It better than that, there are 7 Elders but circa 20 nodes in a section . So we could lose 2 from 20 in that case.
It is also catastrophic recovery? So can a blip cause 90% loss, but then if those 90% reconnect quickly, it is different to lost forever node.
Yes reboot is a serious one, all nodes might end up moved, but the rule is nodes must never delete data without republishing it first.
So a few different things at play, but recovery from lost consensus should come first I reckon.
Another thing to consider is higher replication fact means less different data on nodes, so nodes fill very fast with extra duplicates. If we take replication to it’s logical end, then all nodes hold all data. So now it’s less than that, but what is safe?
So we can lose 2 Elders and be OK, so we can say we can lose 2 copies of data and also be Safe, so keep 3 copies?
There’s a lot of tweaking gonna happen here for sure.
In terms of how much protection we get, it’s down to many factors, more copies, more nodes, more admin.
So our goal should be what is the replication factor that makes Data as Safe as the network? Again though a massive amount of things to consider. I will defo take time and describe this with all its side effects as soon as I can. It’s really interesting.
The first one I get. That’s when there’s not enough data on the network, a safety guard against sybil attacks, and you need to retry later.
~ # safe node join
...
~ # cat /root/.safe/node/local-node/sn_node.log
[sn_node] INFO 2021-04-13T10:55:18.014731066+00:00 [src/bin/sn_node.rs:104]
Running sn_node v0.35.5
=======================
[sn_node] ERROR 2021-04-13T10:55:18.338546196+00:00 [src/bin/sn_node.rs:110] Cannot start node due to error: Routing(TryJoinLater)
This next one I don’t understand.
$ safe files ls safe://hyryyry6mw7uiufjbwxapfht8fdy3p89jxyrq7iiem9fx8h8xmwr1s1bm9wnra
Error: Failed to connect: ConnectionError: Failed to connect to the SAFE Network: QuicP2p(UnresolvedPublicIp)

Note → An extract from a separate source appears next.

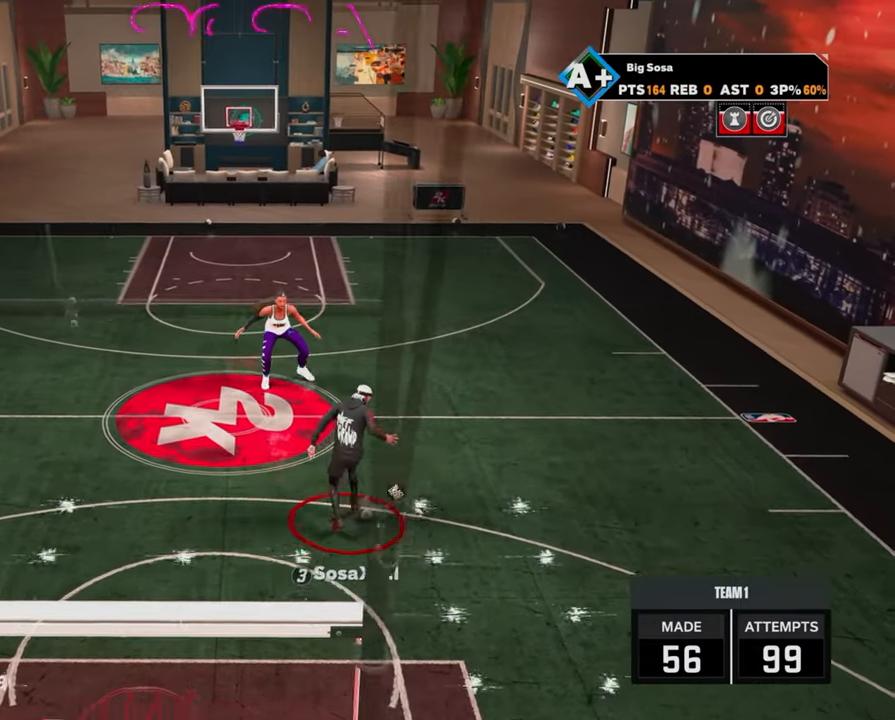
{"buttons": [], "left_stick": "center", "right_stick": "center", "events": []}
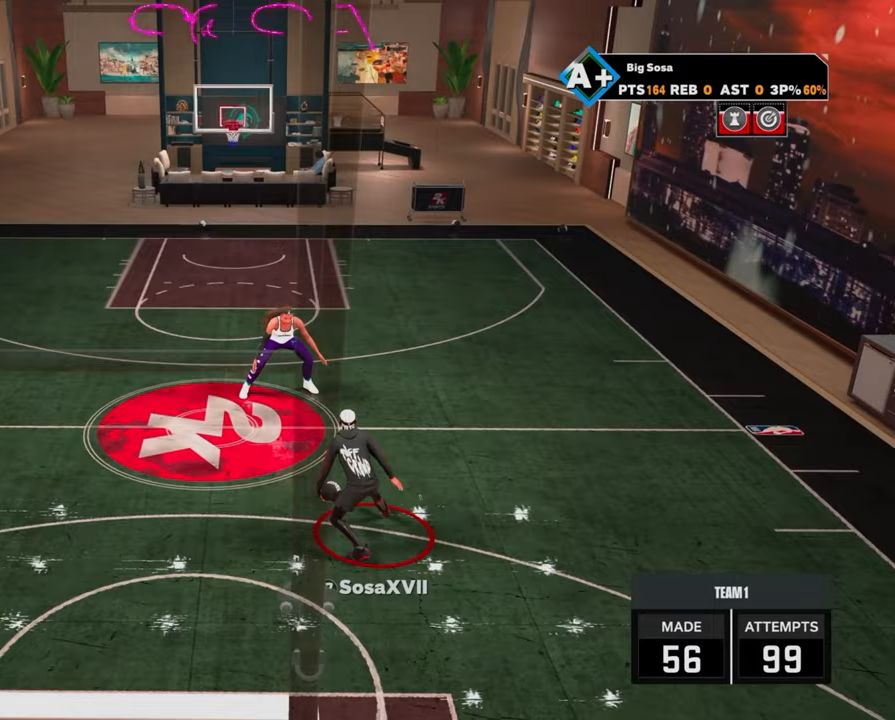
{"buttons": [], "left_stick": "center", "right_stick": "center", "events": []}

Next up. InsufficientBalance.
I thought were not at this stage yet.
Can anyone hand me a safenet token?
$ safe files put ~/sur/Bòȥxr/ --recursive
Error: NetDataError: Failed to PUT Public Blob: Transfer(InsufficientBalance)
It may have but the connectivity bug will kill it anyway.
Full AE will also put apid to some, but we are on that.
Then a bunch of smaller stuff, UX fixes, more cmd lines, maybe a browser. These will all continue I think.
Then we will be testing section recovery and consensus recovery.
When this is unfailable it’s Fleming. It’s gonna be a wild ride this one, we need to strap in!!!
Seriously I think section recovery and consensus recovery may see a bit more of a delay than just a day or so, but we will see. (BTW I think this goes way beyond any network project out there when we do this)
I was trying v2(?) with >safe files put test.jpg
and get thread 'main' has overflowed its stack
If it is my mistake, then nevermind, if not it is better to fix.